Popular personal climate actions include recycling, cutting down on plastic waste and buying more efficient appliances.
More than 6 in 10 EU citizens say they have taken action to fight climate change over the last six months.
That is according to a survey of 26,358 people from different social and demographic groups across the bloc.
Carried out by the European Commission, it found that a huge majority of Europeans - 93 per cent - believe that climate change is a serious problem facing the world.
Respondents in seven countries said climate change is the most serious problem the world is facing right now: Belgium, Denmark, Germany, Ireland, Malta, the Netherlands, Austria, Finland and Sweden. For 16 of the 27 EU member states, it ranks among the top three.
So where do the most people say they are taking action on climate change and who do Europeans think is responsible?
Where in Europe are the most people taking personal action on climate change?
The highest percentage of people taking personal action was in Luxembourg (82 per cent), closely followed by Finland and Sweden (81 per cent each).
The countries where the lowest number of people said they were taking personal action were Poland (39 per cent), Bulgaria (35 per cent) and Romania (29 per cent).
In Luxembourg, reducing waste and separating it for recycling was the most popular action. Cutting down consumption of disposable items like plastic bags and buying more organic food was third.
Recycling was also popular with respondents in Finland and Sweden followed by reducing the use of excess packing. Using environmentally friendly alternatives to a private car like cycling or taking public transport was the next most common climate action in these two countries.
Who do Europeans think should take action on climate change?
While many are choosing to change their lifestyles in an effort to be more green, just 35 per cent of people hold themselves personally responsible.

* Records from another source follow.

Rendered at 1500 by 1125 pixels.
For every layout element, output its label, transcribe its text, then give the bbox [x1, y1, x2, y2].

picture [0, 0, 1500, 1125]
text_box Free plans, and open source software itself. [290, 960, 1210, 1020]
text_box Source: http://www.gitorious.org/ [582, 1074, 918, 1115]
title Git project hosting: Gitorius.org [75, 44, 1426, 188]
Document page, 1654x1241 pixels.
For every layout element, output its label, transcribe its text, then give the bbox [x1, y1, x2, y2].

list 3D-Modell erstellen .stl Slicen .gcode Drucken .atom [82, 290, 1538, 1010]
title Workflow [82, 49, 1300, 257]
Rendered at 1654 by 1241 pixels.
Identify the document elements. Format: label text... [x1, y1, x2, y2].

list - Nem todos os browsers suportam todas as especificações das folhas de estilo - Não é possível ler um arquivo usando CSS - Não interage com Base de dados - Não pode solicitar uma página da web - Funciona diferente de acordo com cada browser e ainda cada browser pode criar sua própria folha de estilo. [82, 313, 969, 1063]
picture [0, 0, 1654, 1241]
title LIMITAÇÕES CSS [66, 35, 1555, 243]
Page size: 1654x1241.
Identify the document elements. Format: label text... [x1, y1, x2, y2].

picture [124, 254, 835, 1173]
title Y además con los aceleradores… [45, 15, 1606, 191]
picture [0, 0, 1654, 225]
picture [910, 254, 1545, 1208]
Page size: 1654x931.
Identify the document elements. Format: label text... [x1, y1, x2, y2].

A majority of people think that the European Union, national governments, businesses and industry are responsible for tackling climate change.
More than two-thirds of EU citizens think that their government isn’t doing enough to tackle climate change. That figure has decreased by eight per cent since spring 2021.
In all but one member state - Finland - respondents are most likely to say their government isn’t doing enough.
And people are optimistic about what improving the EU’s climate action could do. Three-quarters believe it could lead to innovation that will help companies across the bloc.
“European citizens understand the threat of climate change, and continue to support climate action by the EU, national governments, business and individuals,” EU green chief Frans Timmermans said.
“The results of this survey are a powerful reminder that popular support to advance with the European Green Deal remains as high as ever. It is up to politicians and decision-makers to heed that call.”